### EXTRACT
[Start of Attachment]

Korean researchers create AI-based microplastic detection kit
09 Oct 2023 --- Researchers have developed a technology to detect microplastics (MPs), which can cause human and genetic toxicity through environmental pollution and the food chain. The scientists say that their machine learning (ML)-based system is expected to be used for various MPs detection and environmentally hazardous substances, such as bacteria, viruses and fungi.
The research team was led by Dr. Ho Sang Jung of the Department of Nano-Bio Convergence at the Korea Institute of Materials Science, a research institute under the Ministry of Science and ICT, in collaboration with the Kotiti Testing & Research Institute.
Developing on-site applicable, facile and quick MP detection methods remains challenging, according to the study authors. The study uses 3D-plasmonic gold nanopocket (3D-PGNP) nanoarchitecture on a paper substrate for simultaneous MP filtration and detection.
The paper-based 3D-PGNP is integrated with a syringe filter device, and then MP-containing solutions are injected through the syringe. Subsequent detection of the MPs using surface-enhanced Raman scattering (SERS) successfully identifies the MPs without pretreatment.
The interface and volumetric hotspot generation of 3D-PGNP around the captured MPs significantly improves the sensitivity, confirmed by finite-difference time-domain simulation.
Then, the SERS mapping images obtained from a portable Raman spectrometer are transformed into digital signals via ML technique to identify and quantify the MP distribution. The developed SERS-ML-based MP detection kit is applied for mixture MPs and real matrix samples, demonstrating that the method provides improved accuracy.
SERS is an optical technology that amplifies the Raman scattering signals of molecules adsorbed on plasmonic materials. Raman spectrum shows molecule-specific vibrational signals and has been widely used for environmental, biological and medical sensing.

[End of Attachment]

### WHAT NEEDS TO BE DONE
Set down the full article on the AI-based microplastic detection kit word for word. The records that come after this text are drawn from a separate source.

Chart comprehension records
[Start of Attachment]

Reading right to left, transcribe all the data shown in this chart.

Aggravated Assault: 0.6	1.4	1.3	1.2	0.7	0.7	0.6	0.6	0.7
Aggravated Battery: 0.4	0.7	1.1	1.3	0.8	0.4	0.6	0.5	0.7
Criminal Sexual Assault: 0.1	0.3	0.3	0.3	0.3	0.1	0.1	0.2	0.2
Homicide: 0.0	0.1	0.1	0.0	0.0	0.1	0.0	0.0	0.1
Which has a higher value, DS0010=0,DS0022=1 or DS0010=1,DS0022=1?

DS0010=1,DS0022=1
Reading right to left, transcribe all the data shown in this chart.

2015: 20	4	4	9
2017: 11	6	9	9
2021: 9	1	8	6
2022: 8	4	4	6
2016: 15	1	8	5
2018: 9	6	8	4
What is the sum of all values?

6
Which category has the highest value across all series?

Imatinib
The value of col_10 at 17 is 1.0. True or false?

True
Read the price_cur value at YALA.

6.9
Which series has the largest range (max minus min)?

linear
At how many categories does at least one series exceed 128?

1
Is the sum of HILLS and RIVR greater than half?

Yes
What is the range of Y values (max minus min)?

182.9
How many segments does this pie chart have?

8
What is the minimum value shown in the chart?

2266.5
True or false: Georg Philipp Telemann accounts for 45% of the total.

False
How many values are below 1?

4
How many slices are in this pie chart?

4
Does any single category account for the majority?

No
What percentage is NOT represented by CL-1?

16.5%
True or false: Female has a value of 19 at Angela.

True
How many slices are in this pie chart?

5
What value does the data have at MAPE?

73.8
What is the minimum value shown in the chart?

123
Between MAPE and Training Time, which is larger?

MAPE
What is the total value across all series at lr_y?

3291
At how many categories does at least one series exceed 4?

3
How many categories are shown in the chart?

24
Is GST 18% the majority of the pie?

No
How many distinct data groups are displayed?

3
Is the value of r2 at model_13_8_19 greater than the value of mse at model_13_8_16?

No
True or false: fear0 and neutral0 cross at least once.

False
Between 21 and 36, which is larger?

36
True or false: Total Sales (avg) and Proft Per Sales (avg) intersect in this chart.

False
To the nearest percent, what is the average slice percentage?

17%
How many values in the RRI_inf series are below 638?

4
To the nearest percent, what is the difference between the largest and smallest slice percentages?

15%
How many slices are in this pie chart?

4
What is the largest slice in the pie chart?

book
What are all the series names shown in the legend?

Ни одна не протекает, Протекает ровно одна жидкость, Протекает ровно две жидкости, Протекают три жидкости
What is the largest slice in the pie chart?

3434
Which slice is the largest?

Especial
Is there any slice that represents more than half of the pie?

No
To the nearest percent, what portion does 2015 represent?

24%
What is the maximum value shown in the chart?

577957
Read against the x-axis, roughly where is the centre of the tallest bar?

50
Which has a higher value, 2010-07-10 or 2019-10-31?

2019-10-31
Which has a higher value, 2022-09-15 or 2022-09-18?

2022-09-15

[End of Attachment]

### TASK RESPONSE
Korean researchers create AI-based microplastic detection kit
09 Oct 2023 --- Researchers have developed a technology to detect microplastics (MPs), which can cause human and genetic toxicity through environmental pollution and the food chain. The scientists say that their machine learning (ML)-based system is expected to be used for various MPs detection and environmentally hazardous substances, such as bacteria, viruses and fungi.
The research team was led by Dr. Ho Sang Jung of the Department of Nano-Bio Convergence at the Korea Institute of Materials Science, a research institute under the Ministry of Science and ICT, in collaboration with the Kotiti Testing & Research Institute.
Developing on-site applicable, facile and quick MP detection methods remains challenging, according to the study authors. The study uses 3D-plasmonic gold nanopocket (3D-PGNP) nanoarchitecture on a paper substrate for simultaneous MP filtration and detection.
The paper-based 3D-PGNP is integrated with a syringe filter device, and then MP-containing solutions are injected through the syringe. Subsequent detection of the MPs using surface-enhanced Raman scattering (SERS) successfully identifies the MPs without pretreatment.
The interface and volumetric hotspot generation of 3D-PGNP around the captured MPs significantly improves the sensitivity, confirmed by finite-difference time-domain simulation.
Then, the SERS mapping images obtained from a portable Raman spectrometer are transformed into digital signals via ML technique to identify and quantify the MP distribution. The developed SERS-ML-based MP detection kit is applied for mixture MPs and real matrix samples, demonstrating that the method provides improved accuracy.
SERS is an optical technology that amplifies the Raman scattering signals of molecules adsorbed on plasmonic materials. Raman spectrum shows molecule-specific vibrational signals and has been widely used for environmental, biological and medical sensing.